Records from a dataset
● ● ● ●

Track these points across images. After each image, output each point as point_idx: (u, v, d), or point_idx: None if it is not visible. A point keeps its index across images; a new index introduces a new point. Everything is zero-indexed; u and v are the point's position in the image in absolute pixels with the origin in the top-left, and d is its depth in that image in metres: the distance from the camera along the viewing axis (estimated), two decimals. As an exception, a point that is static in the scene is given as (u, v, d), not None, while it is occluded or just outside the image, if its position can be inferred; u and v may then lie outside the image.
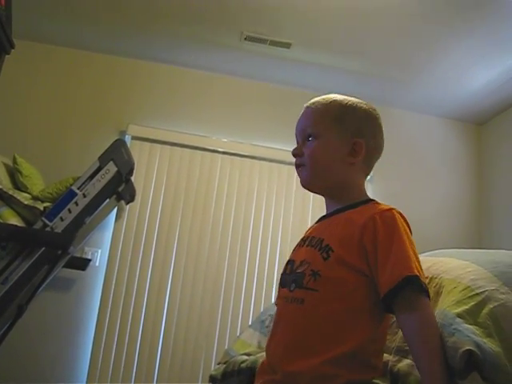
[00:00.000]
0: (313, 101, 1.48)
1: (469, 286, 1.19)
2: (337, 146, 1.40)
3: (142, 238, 3.99)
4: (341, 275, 1.24)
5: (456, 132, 4.79)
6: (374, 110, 1.47)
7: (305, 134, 1.44)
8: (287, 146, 4.22)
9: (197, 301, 3.95)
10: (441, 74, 4.06)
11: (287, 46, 3.86)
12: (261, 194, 4.23)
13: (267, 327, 2.13)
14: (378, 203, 1.38)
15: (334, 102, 1.45)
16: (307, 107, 1.48)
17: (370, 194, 1.42)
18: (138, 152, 4.08)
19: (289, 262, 1.44)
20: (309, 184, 1.44)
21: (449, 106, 4.56)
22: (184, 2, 3.52)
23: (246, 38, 3.82)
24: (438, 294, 1.28)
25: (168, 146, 4.17)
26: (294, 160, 1.46)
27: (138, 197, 3.99)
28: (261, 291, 4.04)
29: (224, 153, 4.25)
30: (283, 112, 4.37)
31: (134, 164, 3.60)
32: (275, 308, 1.45)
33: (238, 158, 4.26)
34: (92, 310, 3.85)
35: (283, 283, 1.39)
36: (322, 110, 1.44)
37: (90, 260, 3.83)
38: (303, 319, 1.27)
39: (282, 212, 4.19)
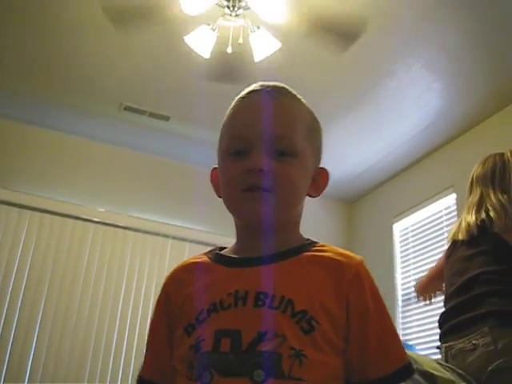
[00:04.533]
0: (282, 89, 1.02)
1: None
2: (309, 173, 1.02)
3: (4, 309, 3.75)
4: (325, 357, 0.88)
5: (328, 209, 4.98)
6: None
7: (276, 145, 0.96)
8: (163, 218, 4.22)
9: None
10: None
11: (166, 118, 3.92)
12: (133, 265, 4.13)
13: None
14: (329, 246, 1.02)
15: (305, 108, 1.05)
16: (272, 97, 1.00)
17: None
18: (5, 217, 3.89)
19: (221, 332, 0.89)
20: (270, 219, 0.96)
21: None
22: (63, 68, 3.51)
23: (125, 108, 3.84)
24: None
25: (38, 213, 4.00)
26: (168, 232, 0.98)
27: (2, 265, 3.78)
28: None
29: (98, 222, 4.14)
30: (161, 184, 4.39)
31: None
32: None
33: (112, 229, 4.16)
34: None
35: (225, 369, 0.86)
36: (299, 113, 1.02)
37: None
38: None
39: (153, 285, 4.07)
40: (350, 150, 4.24)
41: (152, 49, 3.30)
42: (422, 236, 4.11)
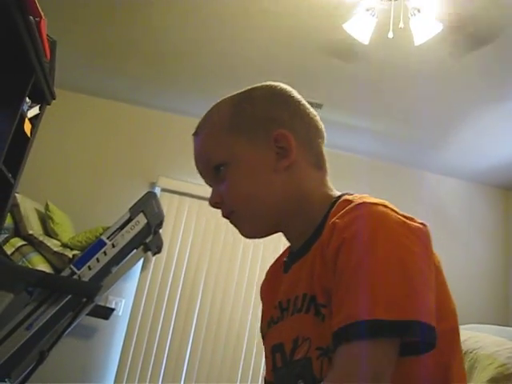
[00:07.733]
0: (197, 125, 1.08)
1: (505, 364, 1.17)
2: (258, 159, 0.99)
3: (167, 290, 3.99)
4: None
5: (484, 196, 4.77)
6: (273, 84, 1.08)
7: (211, 170, 1.04)
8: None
9: (218, 356, 3.91)
10: (470, 139, 4.08)
11: (319, 106, 3.93)
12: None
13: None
14: (348, 200, 0.93)
15: (221, 109, 1.05)
16: (195, 136, 1.07)
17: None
18: (167, 204, 4.12)
19: (274, 348, 0.98)
20: (256, 232, 1.04)
21: (477, 171, 4.55)
22: (222, 60, 3.62)
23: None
24: (473, 368, 1.26)
25: (197, 200, 4.20)
26: None
27: (165, 249, 4.00)
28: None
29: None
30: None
31: (163, 217, 3.63)
32: None
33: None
34: (112, 360, 3.83)
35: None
36: (212, 128, 1.04)
37: (113, 309, 3.83)
38: None
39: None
40: (509, 135, 4.00)
41: (310, 36, 3.31)
42: None
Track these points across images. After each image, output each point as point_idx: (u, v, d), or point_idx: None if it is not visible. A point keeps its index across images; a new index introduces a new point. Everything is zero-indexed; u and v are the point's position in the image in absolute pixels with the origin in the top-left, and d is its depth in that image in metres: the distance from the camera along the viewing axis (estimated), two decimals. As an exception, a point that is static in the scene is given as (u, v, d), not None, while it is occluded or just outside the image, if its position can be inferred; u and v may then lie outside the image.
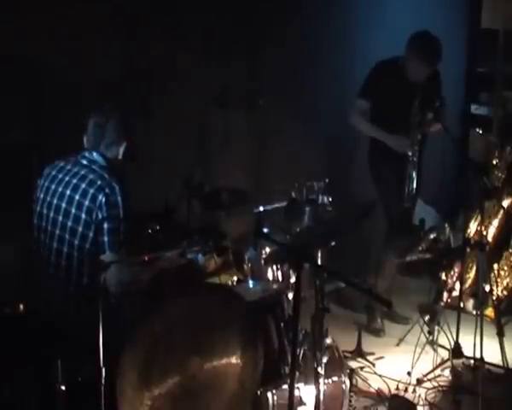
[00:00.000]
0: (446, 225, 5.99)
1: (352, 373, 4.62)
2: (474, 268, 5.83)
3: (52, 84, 4.66)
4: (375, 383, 4.86)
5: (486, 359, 4.69)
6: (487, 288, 5.24)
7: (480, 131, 6.32)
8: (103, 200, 3.80)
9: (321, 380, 3.86)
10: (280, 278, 4.42)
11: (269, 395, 3.90)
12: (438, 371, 4.88)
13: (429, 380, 4.85)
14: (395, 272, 5.75)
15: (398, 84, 5.40)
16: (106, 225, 3.80)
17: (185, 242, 3.98)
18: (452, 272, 5.85)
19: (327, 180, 4.62)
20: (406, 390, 4.75)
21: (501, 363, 4.81)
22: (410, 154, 5.38)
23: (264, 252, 4.41)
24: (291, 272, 4.34)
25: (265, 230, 4.42)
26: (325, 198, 4.58)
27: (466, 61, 7.52)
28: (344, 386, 4.15)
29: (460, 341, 4.90)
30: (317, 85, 6.07)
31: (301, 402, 4.00)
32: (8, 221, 4.46)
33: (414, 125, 5.35)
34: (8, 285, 4.35)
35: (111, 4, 4.83)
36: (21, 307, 3.89)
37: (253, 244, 4.41)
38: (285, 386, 3.88)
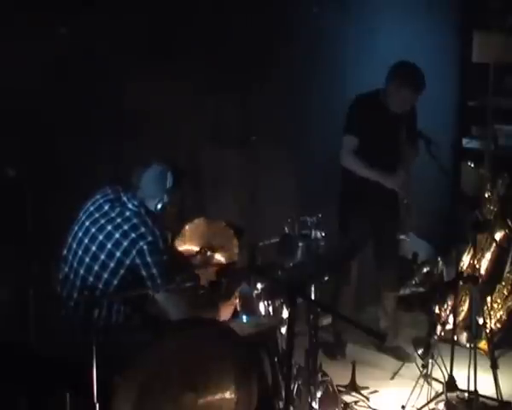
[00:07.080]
0: (439, 259, 6.01)
1: (346, 408, 4.63)
2: (468, 301, 5.85)
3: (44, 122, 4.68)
4: (370, 418, 4.87)
5: (480, 392, 4.72)
6: (481, 321, 5.26)
7: (472, 165, 6.35)
8: (145, 247, 3.90)
9: (315, 415, 3.87)
10: (271, 313, 4.43)
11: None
12: (432, 405, 4.87)
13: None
14: (395, 306, 5.76)
15: (381, 117, 5.38)
16: (154, 270, 3.93)
17: (178, 277, 4.02)
18: (446, 306, 5.88)
19: (320, 215, 4.64)
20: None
21: (495, 396, 4.82)
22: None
23: (256, 287, 4.43)
24: (283, 306, 4.35)
25: (259, 265, 4.44)
26: (318, 233, 4.59)
27: (457, 95, 7.60)
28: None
29: (454, 374, 4.91)
30: (310, 121, 6.10)
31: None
32: (3, 257, 4.47)
33: (403, 158, 5.38)
34: (4, 323, 4.37)
35: (104, 45, 4.86)
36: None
37: (246, 279, 4.43)
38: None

● ● ● ●

PROBLEM DESCRIPTION
Your task is to retype all the entries exactly and leave out any pictures.

EXPECTED ANSWER
Track these points across images. After each image, output each point as point_idx: (u, v, d), or point_idx: None if it is not visible. A point keeps its index across images; a new index introduces a new point. Everything is zero-indexed; u and v are the point's position in the image in absolute pixels with the origin in the top-left, and d is its depth in that image in metres: the distance from the camera along the viewing axis (estimated), two decimals. As an exception, a point that is static in the scene is given as (u, v, d), not None, while it is occluded or just outside the image, if its position can be inferred; u and v may then lie outside the image.
[00:00.000]
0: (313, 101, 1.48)
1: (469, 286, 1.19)
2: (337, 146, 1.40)
3: (142, 238, 3.99)
4: (341, 275, 1.24)
5: (456, 132, 4.79)
6: (374, 110, 1.47)
7: (305, 134, 1.44)
8: (287, 146, 4.22)
9: (197, 301, 3.95)
10: (441, 74, 4.06)
11: (287, 46, 3.86)
12: (261, 194, 4.23)
13: (267, 327, 2.13)
14: (378, 203, 1.38)
15: (334, 102, 1.45)
16: (307, 107, 1.48)
17: (370, 194, 1.42)
18: (138, 152, 4.08)
19: (289, 262, 1.44)
20: (309, 184, 1.44)
21: (449, 106, 4.56)
22: (184, 2, 3.52)
23: (246, 38, 3.82)
24: (438, 294, 1.28)
25: (168, 146, 4.17)
26: (294, 160, 1.46)
27: (138, 197, 3.99)
28: (261, 291, 4.04)
29: (224, 153, 4.25)
30: (283, 112, 4.37)
31: (134, 164, 3.60)
32: (275, 308, 1.45)
33: (238, 158, 4.26)
34: (92, 310, 3.85)
35: (283, 283, 1.39)
36: (322, 110, 1.44)
37: (90, 260, 3.83)
38: (303, 319, 1.27)
39: (282, 212, 4.19)
[00:04.533]
0: (282, 89, 1.02)
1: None
2: (309, 173, 1.02)
3: (4, 309, 3.75)
4: (325, 357, 0.88)
5: (328, 209, 4.98)
6: None
7: (276, 145, 0.96)
8: (163, 218, 4.22)
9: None
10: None
11: (166, 118, 3.92)
12: (133, 265, 4.13)
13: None
14: (329, 246, 1.02)
15: (305, 108, 1.05)
16: (272, 97, 1.00)
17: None
18: (5, 217, 3.89)
19: (221, 332, 0.89)
20: (270, 219, 0.96)
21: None
22: (63, 68, 3.51)
23: (125, 108, 3.84)
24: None
25: (38, 213, 4.00)
26: (168, 232, 0.98)
27: (2, 265, 3.78)
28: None
29: (98, 222, 4.14)
30: (161, 184, 4.39)
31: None
32: None
33: (112, 229, 4.16)
34: None
35: (225, 369, 0.86)
36: (299, 113, 1.02)
37: None
38: None
39: (153, 285, 4.07)
40: (350, 150, 4.24)
41: (152, 49, 3.30)
42: (422, 236, 4.11)
[00:07.733]
0: (197, 125, 1.08)
1: (505, 364, 1.17)
2: (258, 159, 0.99)
3: (167, 290, 3.99)
4: None
5: (484, 196, 4.77)
6: (273, 84, 1.08)
7: (211, 170, 1.04)
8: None
9: (218, 356, 3.91)
10: (470, 139, 4.08)
11: (319, 106, 3.93)
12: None
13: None
14: (348, 200, 0.93)
15: (221, 109, 1.05)
16: (195, 136, 1.07)
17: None
18: (167, 204, 4.12)
19: (274, 348, 0.98)
20: (256, 232, 1.04)
21: (477, 171, 4.55)
22: (222, 60, 3.62)
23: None
24: (473, 368, 1.26)
25: (197, 200, 4.20)
26: None
27: (165, 249, 4.00)
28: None
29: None
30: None
31: (163, 217, 3.63)
32: None
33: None
34: (112, 360, 3.83)
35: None
36: (212, 128, 1.04)
37: (113, 309, 3.83)
38: None
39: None
40: (509, 135, 4.00)
41: (310, 36, 3.31)
42: None
Track these points across images. After each image, output each point as point_idx: (u, v, d), or point_idx: None if it is not visible. A point keeps its index across images; a new index introduces a new point. Everything is zero-indexed; u and v are the point's position in the image in absolute pixels with the origin in the top-left, and d is its depth in that image in metres: the distance from the camera along the viewing axis (estimated), two decimals. As an exception, a point that is static in the scene is given as (u, v, d), not None, while it is occluded or just outside the image, if its position can be inferred; u and v may then lie outside the image.
[00:00.000]
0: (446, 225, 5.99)
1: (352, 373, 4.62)
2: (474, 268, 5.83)
3: (52, 84, 4.66)
4: (375, 383, 4.86)
5: (486, 359, 4.69)
6: (487, 288, 5.24)
7: (480, 131, 6.32)
8: (103, 200, 3.80)
9: (321, 380, 3.86)
10: (280, 278, 4.42)
11: (269, 395, 3.90)
12: (438, 371, 4.88)
13: (429, 380, 4.85)
14: (395, 272, 5.75)
15: (398, 84, 5.40)
16: (106, 225, 3.80)
17: (185, 242, 3.98)
18: (452, 272, 5.85)
19: (327, 180, 4.62)
20: (406, 390, 4.75)
21: (501, 363, 4.81)
22: (410, 154, 5.38)
23: (264, 252, 4.41)
24: (291, 272, 4.34)
25: (265, 230, 4.42)
26: (325, 198, 4.58)
27: (466, 61, 7.52)
28: (344, 386, 4.15)
29: (460, 341, 4.90)
30: (317, 85, 6.07)
31: (301, 402, 4.00)
32: (8, 221, 4.46)
33: (414, 125, 5.35)
34: (8, 285, 4.35)
35: (111, 4, 4.83)
36: (21, 307, 3.89)
37: (253, 244, 4.41)
38: (285, 386, 3.88)
[00:07.080]
0: (439, 259, 6.01)
1: (346, 408, 4.63)
2: (468, 301, 5.85)
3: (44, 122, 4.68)
4: (370, 418, 4.87)
5: (480, 392, 4.72)
6: (481, 321, 5.26)
7: (472, 165, 6.35)
8: (145, 247, 3.90)
9: (315, 415, 3.87)
10: (271, 313, 4.43)
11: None
12: (432, 405, 4.87)
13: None
14: (395, 306, 5.76)
15: (381, 117, 5.38)
16: (154, 270, 3.93)
17: (178, 277, 4.02)
18: (446, 306, 5.88)
19: (320, 215, 4.64)
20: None
21: (495, 396, 4.82)
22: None
23: (256, 287, 4.43)
24: (283, 306, 4.35)
25: (259, 265, 4.44)
26: (318, 233, 4.59)
27: (457, 95, 7.60)
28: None
29: (454, 374, 4.91)
30: (310, 121, 6.10)
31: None
32: (3, 257, 4.47)
33: (403, 158, 5.38)
34: (4, 323, 4.37)
35: (104, 45, 4.86)
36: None
37: (246, 279, 4.43)
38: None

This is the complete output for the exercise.